第7話 私達も、付き合っちゃおうか……?
『私達も、付き合っちゃおうか……?』
美千瑠の綺麗な桜色の唇から紡がれた予想外の言葉に、俺は目をぱちくりと瞬かせる。
「……は? 付き合う? 俺と、お前が???」
「そう」
「…………は? じょ、冗談だろ……?」
薄ら笑いを浮かべながら俺が問えば、美千瑠はその可愛らしい顔をこれ見よがしに見せつけて、俺にぐいっと距離を詰めて来る。
「冗談なんかじゃないよ?」
美千瑠は俺の耳元で囁くように言葉を紡ぐ。
「だって私、……凍華のこと、……好きだから……」
美千瑠の言葉に、全身の血がぶわっと沸き立つ。
美千瑠が、俺のことを好き……?
顔を合わせればお互いの揚げ足を取り合いからかい合っていた相手から、まさか告白されるなんてどうして思えようか。
美千瑠は可愛らしい大きな丸い瞳を艶めかせて、俺を上目遣いで見つめる。
「……凍華は、私のこと、嫌い……?」
きゅるるんっ、と効果音が聞こえてきそうな潤んだ瞳で見つめられ、俺は何も言えなくなった。

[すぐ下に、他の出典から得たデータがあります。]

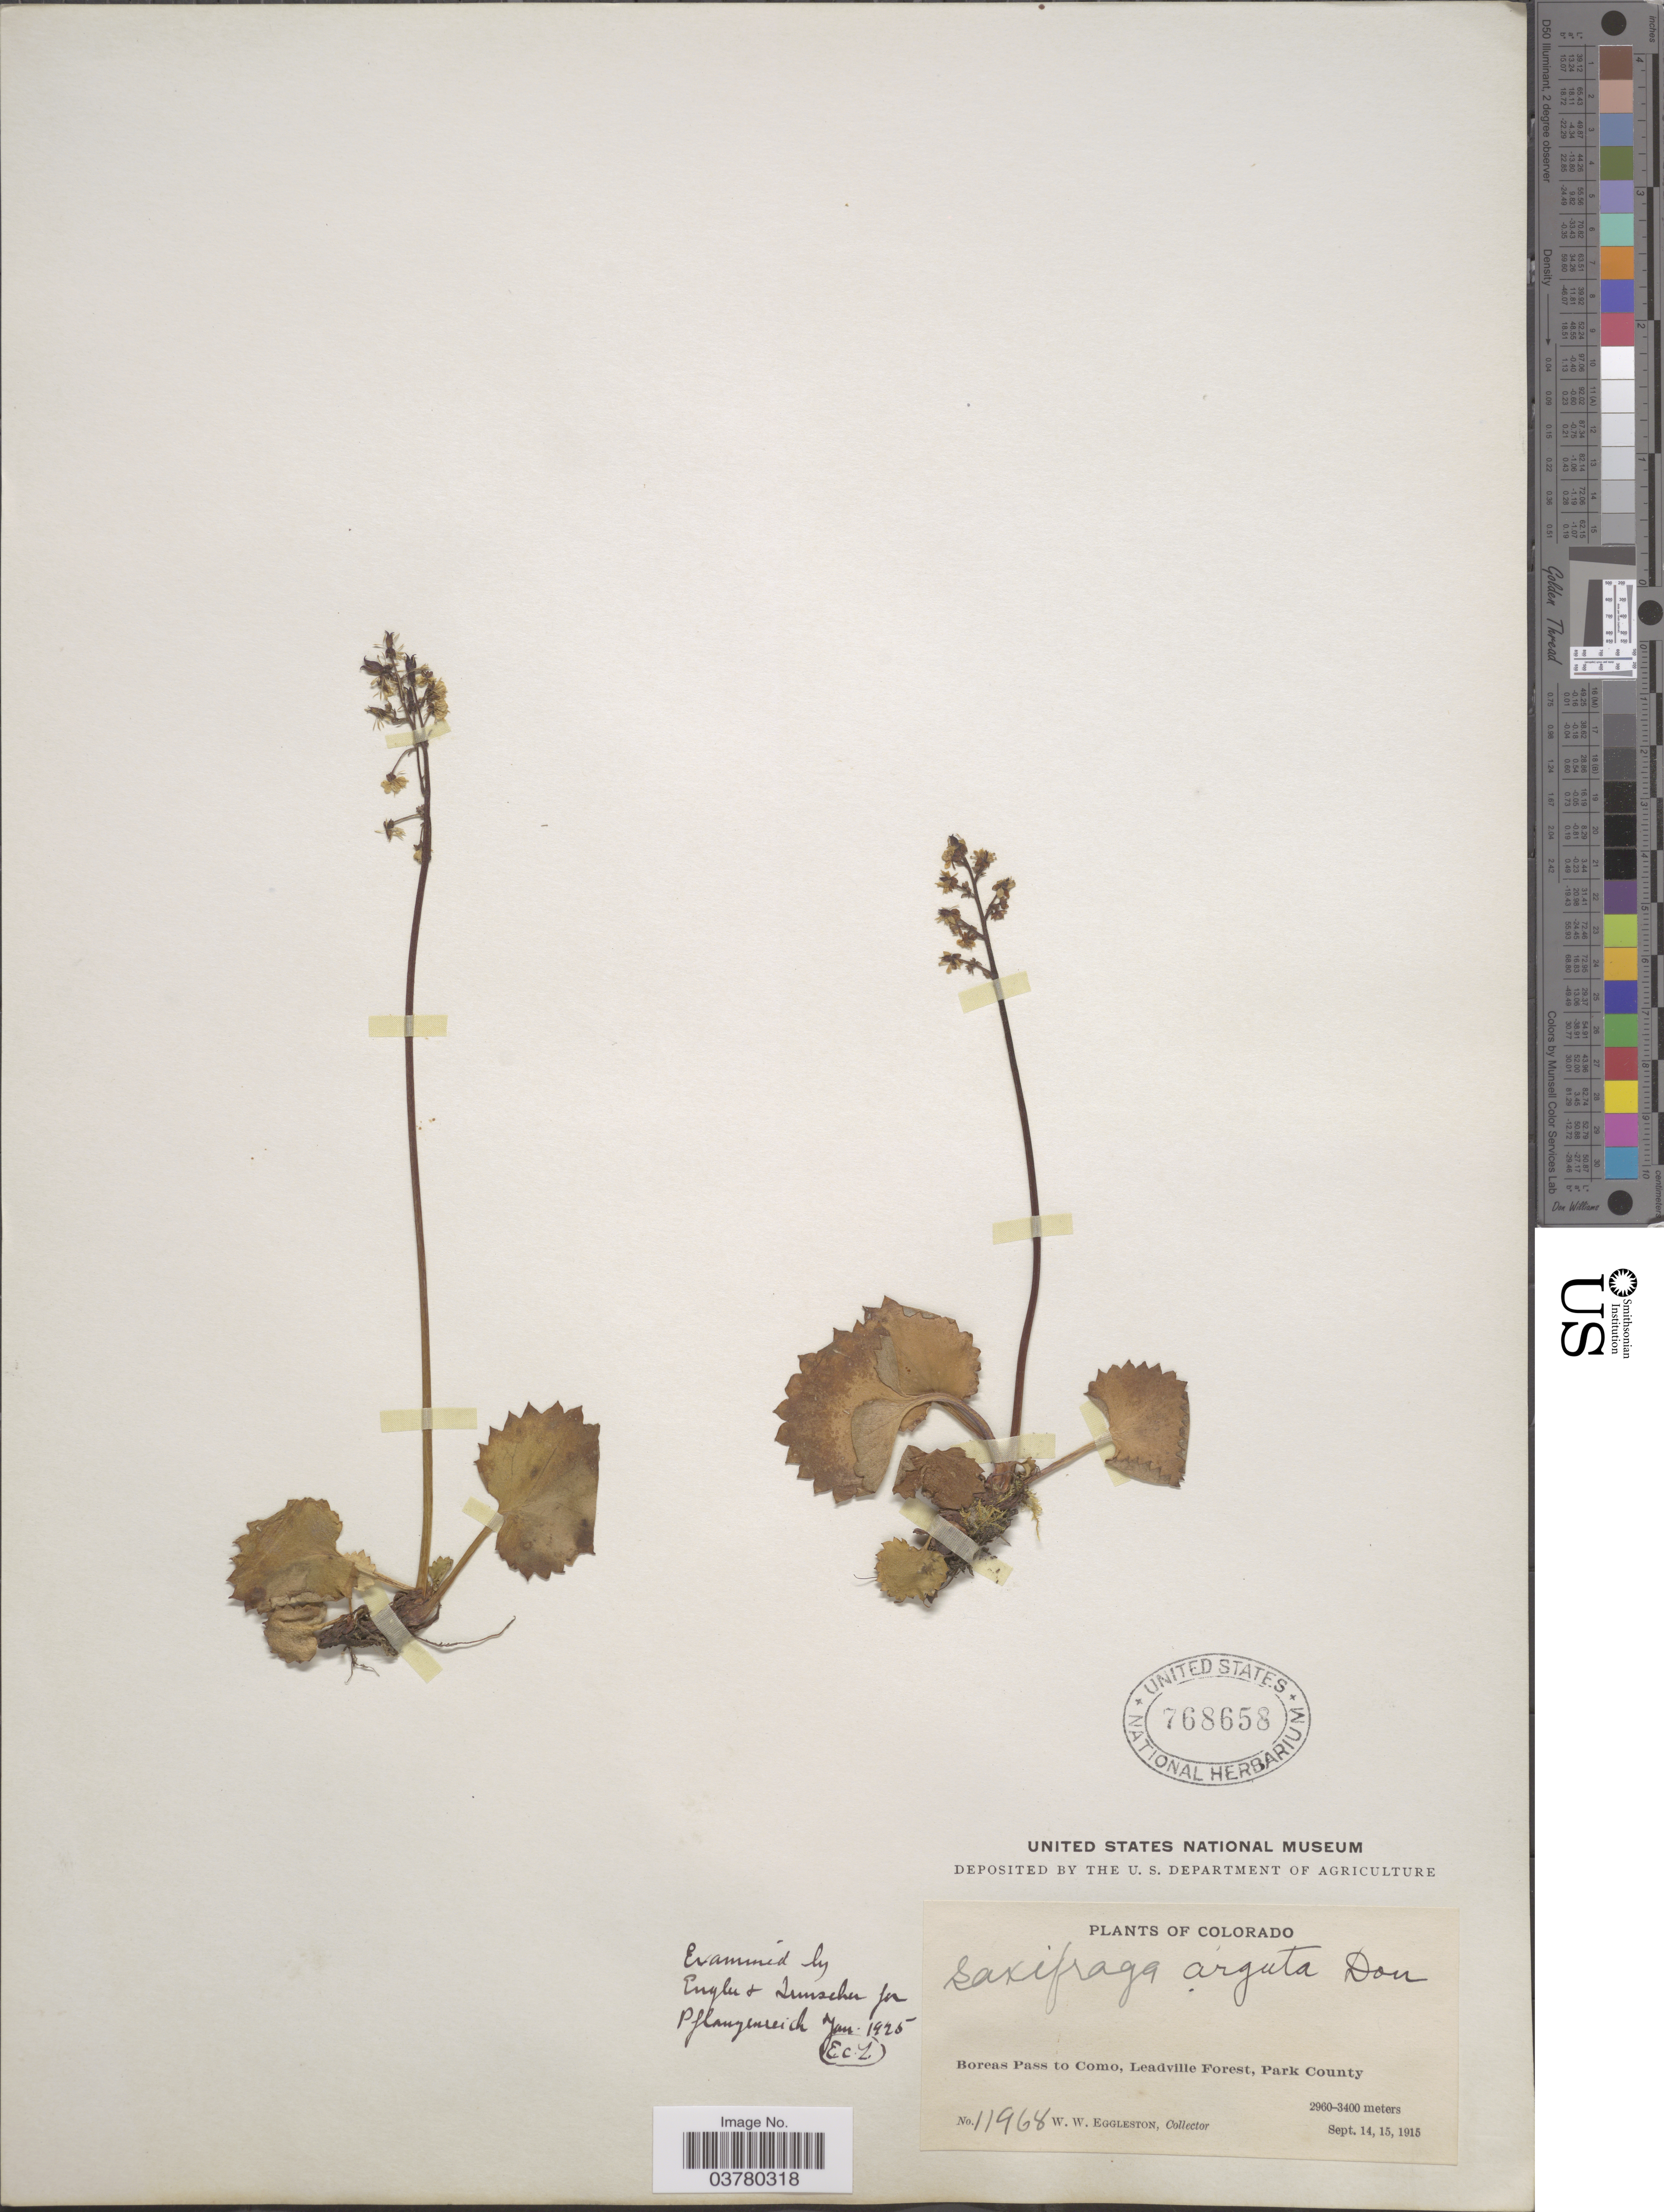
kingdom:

確かに美千瑠は可愛い。入学式の時だって明るくて可愛くて、こういう子いいな、と思ってしまったのも事実だ。仲良くなるにつれ、そんな恋愛感情染みた感想を美千瑠に抱くことはなくなってしまったが、初対面で感じた青春の一ページみたいな出会いを俺は思い出してしまった。それに美千瑠と話すのはなんだかんだ楽しくもあるのだ。

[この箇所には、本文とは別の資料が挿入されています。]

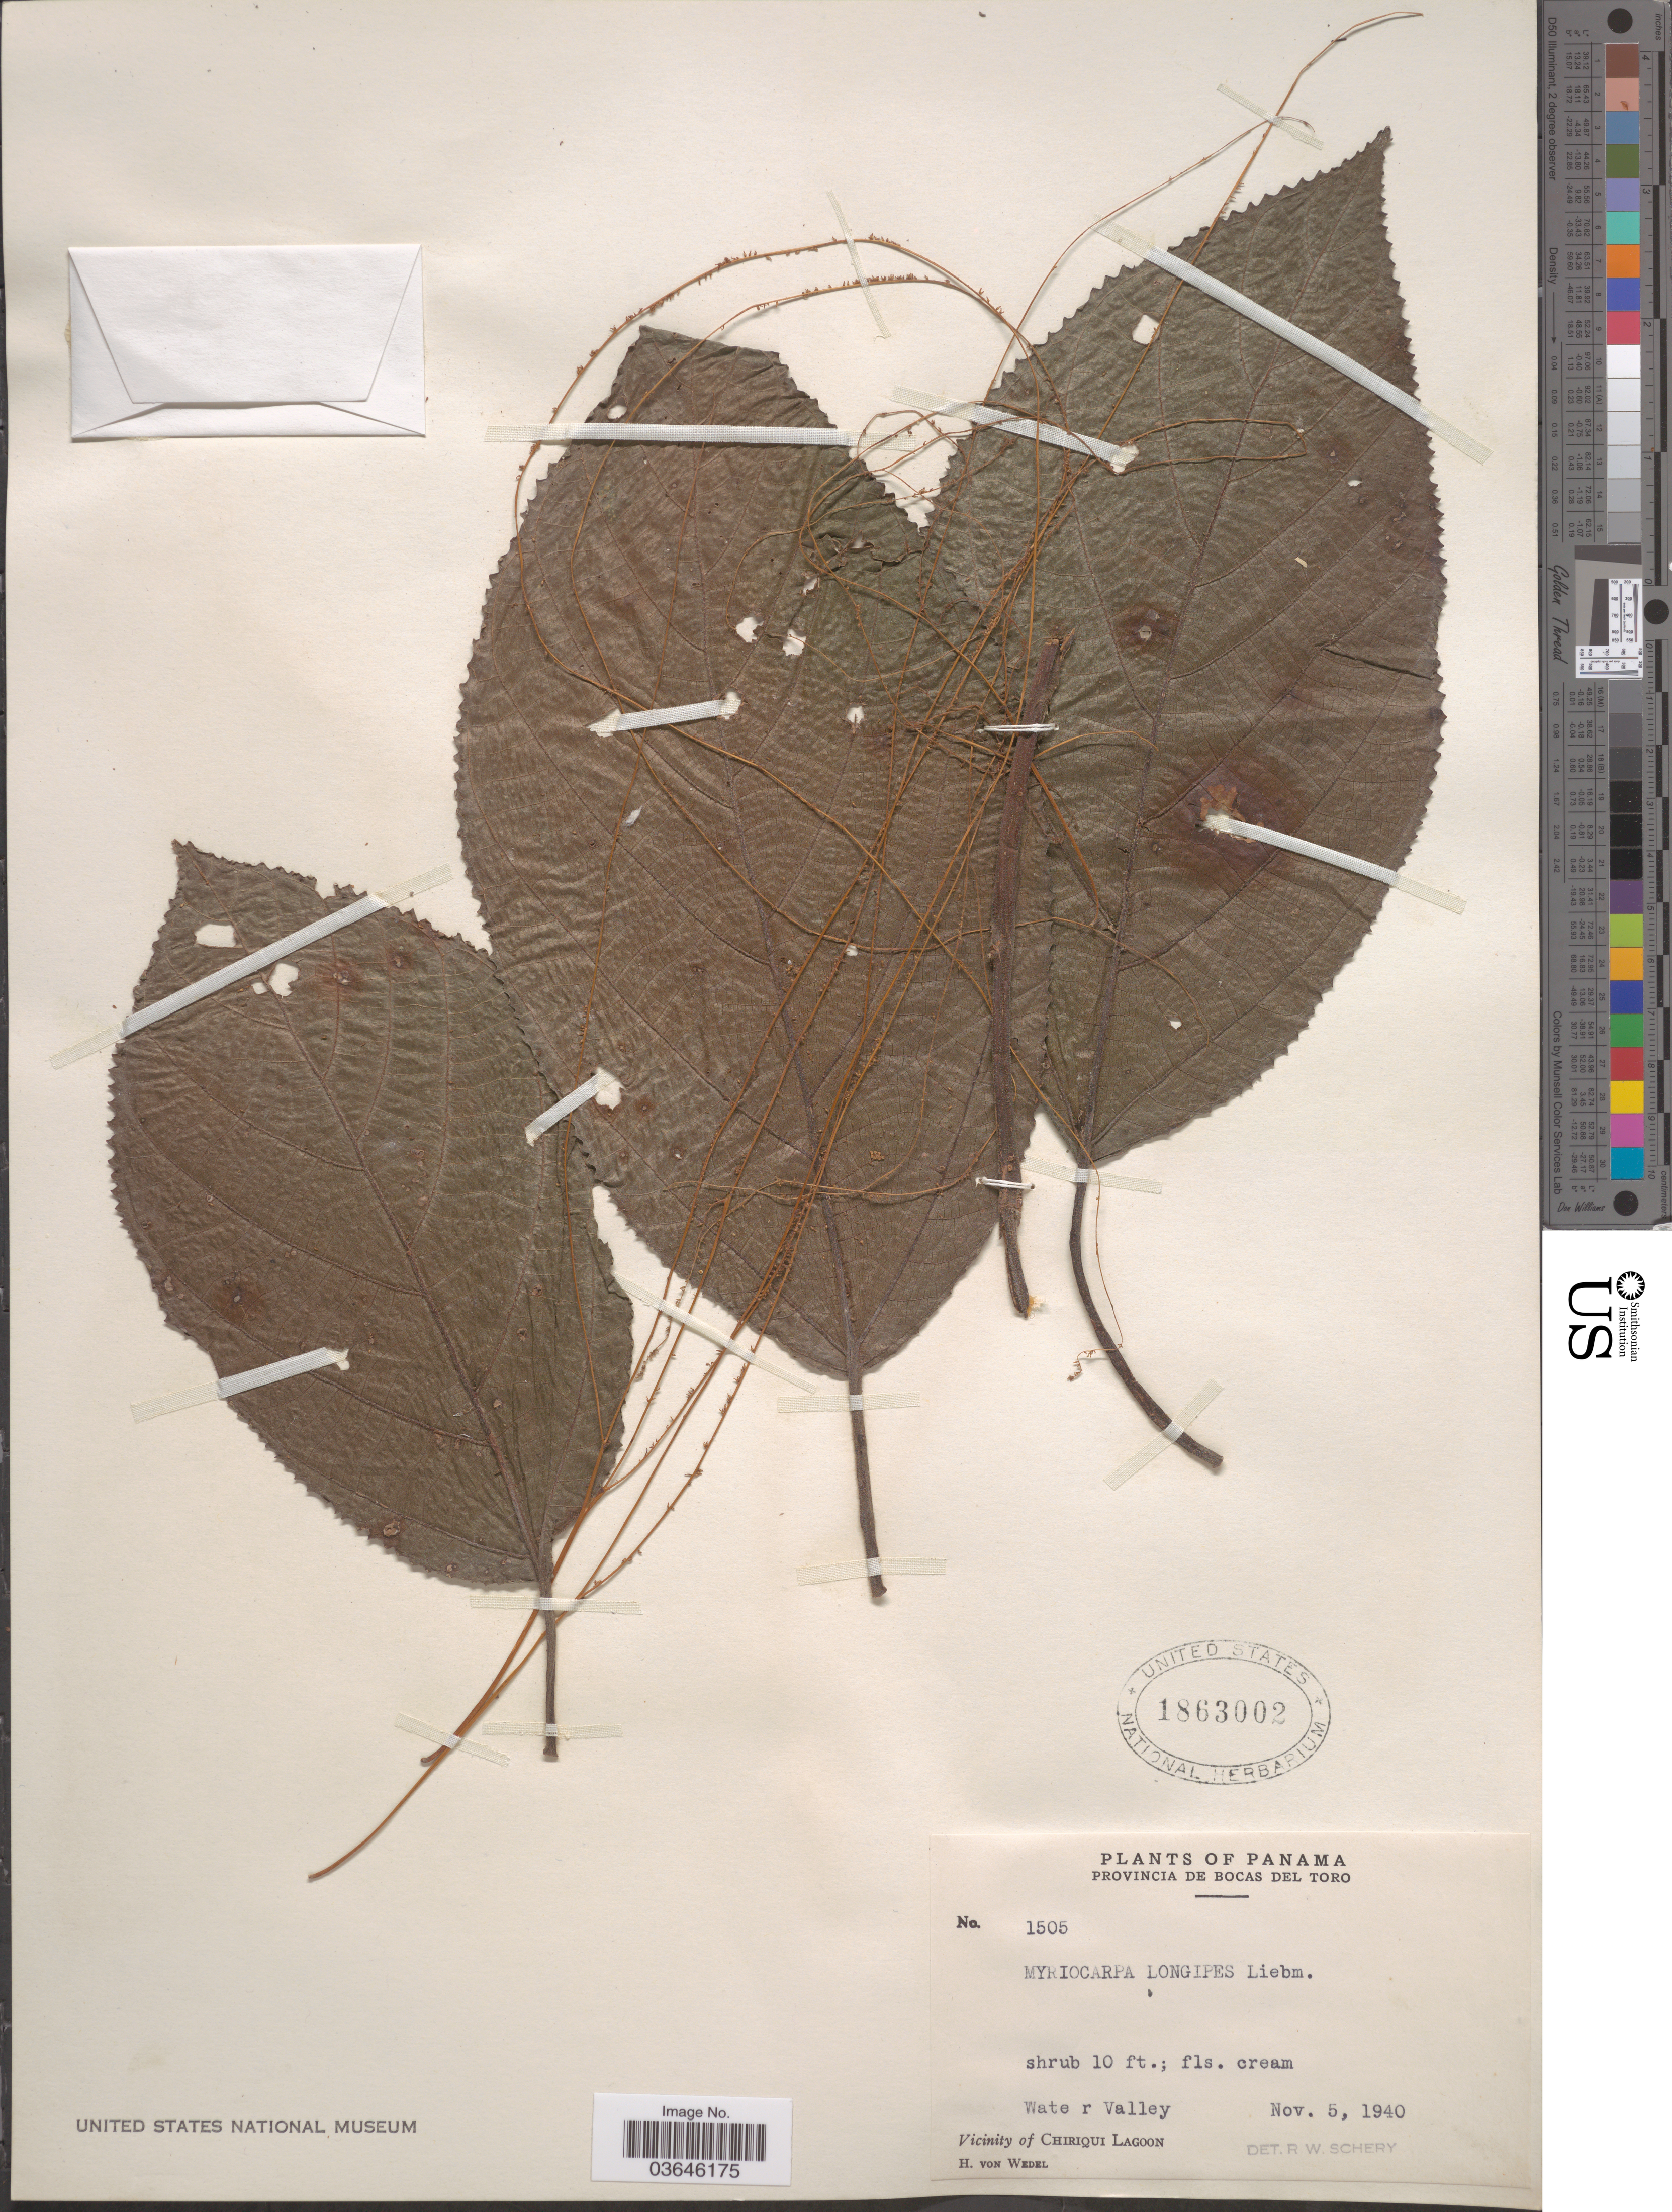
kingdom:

美千瑠は黙ってただただ俺を見つめている。俺の返答を待っている。
返答ってなんだ? なんて答えたらいいんだ?
俺も美千瑠が好きだ……?
好き? 本当に? 俺は美千瑠のことが好きなのか……?
そんな風にぐるぐる悩んでいると、美千瑠の肩がぷるぷると震え出し、そして美千瑠が吹き出した。
「ぶふーっっっ!! 凍華、本気で考えてるのっ!?」
美千瑠は身体を九の字に曲げ、お腹を抱えて笑い出した。
「は…………?」
馬鹿な俺はそこでようやく気が付く。
「……お前、俺をからかったな……?」
「だってっ! 凍華面白すぎっ! 私に告白されると本気で思ったの? 凍華、実は私のことめっちゃ好きでしょ! でもごめんなさいっ!」
美千瑠は笑いを引きずりながら、俺にぺこりと頭を下げた。
くそっ、こいつ……、昨日の仕返しだな……っ!?
目の前でけらけらと笑う美千瑠に腹が立ったが、俺は大きく深呼吸しなんとか冷静さを取り戻す。そして、伏し目がちにこう言う。
「そうか……。冗談、だったのか……」
「え?」
目元に涙を浮かべていた美千瑠は、急に声のトーンを落とし愁いを帯びた表情でグラウンドを見つめ語り出す俺に、視線を向ける。
「……俺、結構本気で美千瑠のことが好きだったから、美千瑠も俺と同じ気持ちだったのかなって、ちょっと嬉しかったんだが……。そうか……、冗談か……」
「え……? え?」
戸惑い始める美千瑠に俺は追撃の手を緩めずに言い募る。
「はは……ごめん。俺、気持ち悪いよな……。美千瑠から好き、なんて言われたからさ、期待しちゃたんだ。美千瑠が俺のことを好きになるなんて、そんなわけ、ないのにな……」
そう言って俺は空を見上げる。カラスが二羽、仲睦まじく飛び去って行った。
「え、あ、えっと……凍華……」
美千瑠は頬を赤くしながら、自分の言ったことを後悔しているかのように戸惑っていた。
その様子が可笑しくて、やっぱり我慢しきれずに俺は吹き出した。
「ぶはっっっ!!!」
「え? え?」
俺が急に笑い出したことに驚いて美千瑠は目を瞬かせていたが、事の次第を理解したのかその顔はみるみるうちにりんごのように真っ赤に染まっていった。さっきとはもちろん別の意味で。
「ちょっと凍華!?!? 私をからかったわけ!?!?」
「最初にからかってきたのはどっちだ。自業自得だろ」
「く~っっっ!! ほんっと腹立つっっ!!!」
美千瑠がいつものように右ストレートを繰り出してくるので、それを俺はこれまたいつものように華麗に避けた。
「避けるなっ!!」
顔を真っ赤にした美千瑠が可笑しくて、俺は笑いが止まらなかった。